PORTMAN ON HIS BIPARTISAN LEGISLATION TO GIVE FEDERAL AGENCIES AND UNIVERSITIES THE TOOLS THEY NEED TO STOP CHINA’S THEFT OF U.S. IP:
“Our legacy does a very effective job of stopping it all through the system. It starts with visas, actually, and it says the State Department should be permitted, when they know someone is coming here to access sensitive information and they suspect it’s to take it back to China, they have no ability now not to grant those visas. They have to grant them, so they’re looking for that. This is career State Department folks who came and testified before us. That’s in the legislation. Second is, our research institutions, they’re terrific. National Science Foundation, National Institutes of Health, Department of Energy does a lot of basic research but they have not been working together and transparent in terms of where their grants are going. So the right hand doesn’t know what the left hand is doing, so we tighten that up as well, requiring people obviously, to disclose on their applications to get this research, whether they’re getting money from the Chinese government. They don’t have to do that now, there’s no law against it, so we add a law that says that it’s illegal to hide that information from these institutions, and to hide it from your university, by the way. The university community needs to come along here because they are the ones, ultimately, who are being defrauded. And then finally, we do tighten it up at the university level and say, if you have someone who has access to sensitive information you have to report that and allow the State Department to know it, allow others to know it, including the FBI, so they can take appropriate actions to help safeguard our innovation. So there are a number of steps we can and should take.”

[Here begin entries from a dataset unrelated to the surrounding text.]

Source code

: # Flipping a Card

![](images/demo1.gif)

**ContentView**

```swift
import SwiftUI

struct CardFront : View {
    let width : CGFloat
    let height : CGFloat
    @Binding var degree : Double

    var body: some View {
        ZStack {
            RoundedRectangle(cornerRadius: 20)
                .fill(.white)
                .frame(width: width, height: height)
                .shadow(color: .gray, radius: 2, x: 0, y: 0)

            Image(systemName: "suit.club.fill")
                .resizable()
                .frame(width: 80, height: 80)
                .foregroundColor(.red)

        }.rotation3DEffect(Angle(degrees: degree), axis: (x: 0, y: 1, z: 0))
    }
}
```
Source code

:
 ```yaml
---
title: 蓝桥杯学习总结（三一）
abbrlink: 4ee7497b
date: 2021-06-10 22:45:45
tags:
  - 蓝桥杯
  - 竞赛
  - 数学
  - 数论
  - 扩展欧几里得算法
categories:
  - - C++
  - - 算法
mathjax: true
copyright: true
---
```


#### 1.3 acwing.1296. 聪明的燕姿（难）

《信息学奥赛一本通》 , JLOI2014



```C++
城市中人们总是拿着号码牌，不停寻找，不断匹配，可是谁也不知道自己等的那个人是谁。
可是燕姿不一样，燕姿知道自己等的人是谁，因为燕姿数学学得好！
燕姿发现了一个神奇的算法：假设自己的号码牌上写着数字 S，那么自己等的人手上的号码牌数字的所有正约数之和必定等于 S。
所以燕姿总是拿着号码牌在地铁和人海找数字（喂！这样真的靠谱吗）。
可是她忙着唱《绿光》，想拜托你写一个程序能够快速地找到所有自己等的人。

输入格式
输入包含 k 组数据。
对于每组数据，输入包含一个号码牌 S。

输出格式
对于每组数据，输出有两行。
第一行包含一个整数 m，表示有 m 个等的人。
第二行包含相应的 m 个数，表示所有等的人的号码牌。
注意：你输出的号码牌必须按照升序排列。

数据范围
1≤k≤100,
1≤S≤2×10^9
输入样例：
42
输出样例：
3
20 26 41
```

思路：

PORTMAN ON FINDING A BALANCE ON ENCOURAGING RESEARCH WITH OTHER COUNTRIES BUT NOT ALLOWING THEM TO STEAL U.S. TAXPAYER-FUND RESEARCH:
“Another part of our legislation says if you receive $50,000 or more from a foreign government, any foreign government, including China, you now would have to report that. We make the reporting easy to do, streamline it so we’re not trying to add more burdens but we have to know this information. That’s the world within which we live -- we’ve been naïve about it. When the FBI testified before us late last year, they acknowledged -- which is unusual for law enforcement I suppose -- that they really had been asleep at switch. They said that we should have caught on to this many years before, we are now going to be on top of it. And to their credit they have been. The Justice Department, U.S. Attorney’s offices, the FBI are now on top of it and dealing with it. Maria, frankly, we have been naïve and we have allowed this to happen. And it’s helped to fuel the rise of the Chinese economy and the Chinese military. We want to have research in this country, we want people from all over the world to want to come to America, which has been the case because our research enterprise is so innovative, so open, so interesting to them to be a part of it. That’s good. But what we don’t want is for them to misuse that. And misappropriate our research, particularly the taxpayer-paid research, which I think is the biggest outrage. I think there is a balance here we’ve got to reach. Encouraging research, of course, being open to people coming from other countries to help us with that research, we have so many countries that are ally countries that benefit from our research. We benefit from theirs. That’s all good, we want to keep all that. So there’s a balance here. I think we can achieve it.”